Studio album by Merry Clayton
- Released: 1971
- Studio: A&M, Hollywood
- Genre: Soul, Funk
- Label: Ode Records
- Producer: Lou Adler

Merry Clayton chronology
| Celebration (1971) | Merry Clayton (1971) | Keep Your Eye On the Sparrow (1975) |

= Merry Clayton (album) =

Merry Clayton is the third studio album by American soul singer Merry Clayton, released in 1971 on the Ode Records label.

==Reception==
AllMusic Guide's editorial board gave Merry Clayton four out of five stars and have noted it as an album pick in her catalogue.
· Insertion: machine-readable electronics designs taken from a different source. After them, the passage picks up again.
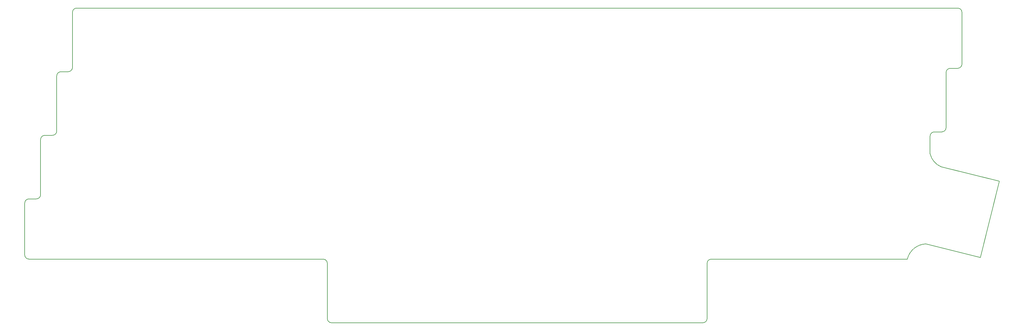
<source format=gbr>
%TF.GenerationSoftware,KiCad,Pcbnew,(6.0.6-0)*%
%TF.CreationDate,2022-07-30T10:34:08-07:00*%
%TF.ProjectId,purple-owl,70757270-6c65-42d6-9f77-6c2e6b696361,v0.1*%
%TF.SameCoordinates,Original*%
%TF.FileFunction,Profile,NP*%
%FSLAX46Y46*%
G04 Gerber Fmt 4.6, Leading zero omitted, Abs format (unit mm)*
G04 Created by KiCad (PCBNEW (6.0.6-0)) date 2022-07-30 10:34:08*
%MOMM*%
%LPD*%
G01*
G04 APERTURE LIST*
%TA.AperFunction,Profile*%
%ADD10C,0.200000*%
%TD*%
G04 APERTURE END LIST*
D10*
X350901000Y-85217000D02*
G75*
G03*
X352171000Y-83947000I0J1270000D01*
G01*
X80254973Y-105283000D02*
G75*
G03*
X81534000Y-104003983I27J1279000D01*
G01*
X343899744Y-104267000D02*
X346151200Y-104267000D01*
X75438000Y-124333000D02*
G75*
G03*
X76708000Y-123063000I0J1270000D01*
G01*
X341401899Y-137806780D02*
G75*
G03*
X335838801Y-142367000I255301J-5984820D01*
G01*
X77978000Y-105283000D02*
G75*
G03*
X76708000Y-106553000I0J-1270000D01*
G01*
X277241000Y-142367000D02*
X335838801Y-142367000D01*
X87512017Y-67183000D02*
X350917256Y-67183000D01*
X352171000Y-83947000D02*
X352171000Y-68436632D01*
X348691200Y-85217000D02*
G75*
G03*
X347421200Y-86487000I0J-1270000D01*
G01*
X343899744Y-104267000D02*
G75*
G03*
X342646000Y-105520617I-44J-1253700D01*
G01*
X82804000Y-86233000D02*
G75*
G03*
X81534000Y-87503000I0J-1270000D01*
G01*
X277241000Y-142367000D02*
G75*
G03*
X275971000Y-143637000I0J-1270000D01*
G01*
X342646042Y-110845590D02*
G75*
G03*
X345922600Y-114706400I5527058J1369890D01*
G01*
X275971000Y-143637000D02*
X275971000Y-160172400D01*
X348691200Y-85217000D02*
X350901000Y-85217000D01*
X86233000Y-84963000D02*
X86233000Y-68436627D01*
X73228200Y-142367000D02*
X161163000Y-142367000D01*
X274701000Y-161442400D02*
X163677600Y-161442400D01*
X162433000Y-143637000D02*
X162433000Y-160163358D01*
X84963000Y-86233000D02*
G75*
G03*
X86233000Y-84963000I0J1270000D01*
G01*
X77978000Y-105283000D02*
X80254973Y-105283000D01*
X82804000Y-86233000D02*
X84963000Y-86233000D01*
X81534000Y-104003983D02*
X81534000Y-87503000D01*
X162433024Y-160163367D02*
G75*
G03*
X163677600Y-161442400I1279476J-33D01*
G01*
X346151200Y-104267000D02*
G75*
G03*
X347421200Y-102997000I0J1270000D01*
G01*
X162433000Y-143637000D02*
G75*
G03*
X161163000Y-142367000I-1270000J0D01*
G01*
X347421200Y-102997000D02*
X347421200Y-86487000D01*
X342646000Y-105520617D02*
X342646000Y-110845600D01*
X71958200Y-141097000D02*
X71958200Y-125603000D01*
X73228200Y-124333000D02*
G75*
G03*
X71958200Y-125603000I0J-1270000D01*
G01*
X341401899Y-137806776D02*
X357682800Y-141884400D01*
X352171000Y-68436632D02*
G75*
G03*
X350917256Y-67183000I-1253700J-68D01*
G01*
X73228200Y-124333000D02*
X75438000Y-124333000D01*
X345922600Y-114706400D02*
X363372400Y-119049800D01*
X76708000Y-123063000D02*
X76708000Y-106553000D01*
X363372400Y-119049800D02*
X357682800Y-141884400D01*
X71958200Y-141097000D02*
G75*
G03*
X73228200Y-142367000I1270000J0D01*
G01*
X87512017Y-67183001D02*
G75*
G03*
X86233000Y-68436627I-12717J-1266299D01*
G01*
X274701000Y-161442400D02*
G75*
G03*
X275971000Y-160172400I0J1270000D01*
G01*
M02*

</source>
Billboard called the music "excellent" with "potential to be a monster" commercial success.

==Track listing==

Side one
| No. | Title | Writer(s) | Length |
|---|---|---|---|
| 1. | "Southern Man" | Neil Young | 3:15 |
| 2. | "Walk On In" | Carole King | 2:44 |
| 3. | "After All This Time" | Carole King | 3:09 |
| 4. | "Love Me Or Let Me Be Lonely" | Anita Poree, Jerry Peters, Skip Scarborough | 3:32 |
| 5. | "A Song For You" | Leon Russell | 4:15 |
| 6. | "Sho'Nuff" | Billy Preston, Joe Greene | 2:44 |

Side two
| No. | Title | Writer(s) | Length |
|---|---|---|---|
| 7. | "Steamroller" | James Taylor | 3:44 |
| 8. | "Same Old Story" | Carole King | 4:50 |
| 9. | "Light On The Hill" | Richard Jones | 2:40 |
| 10. | "Grandma's Hands" | Bill Withers | 3:30 |
| 11. | "Whatever" | Leon Ware | 2:40 |

==Personnel==
- Merry Clayton - vocals
- Wilton Felder - bass
- Paul Humphrey - drums
- David T. Walker - guitar
- Billy Preston, Carole King, Clarence McDonald, Jerry Peters, Joe Sample - keyboards
- Abigail Haness, Jerry Peters, Merry Clayton, Patrice Holloway, James Cleveland - backing vocals
- Curtis Amy - saxophone
- Lou Adler - production
- Jim McCrary - photography
- Hank Cicalo - engineering

==Chart performance==
Merry Clayton topped out at number 180 on the Billboard 200 and spent 11 weeks on the chart and reached 36 during nine weeks on the Soul charts (later renamed Top R&B/Hip-Hop Albums).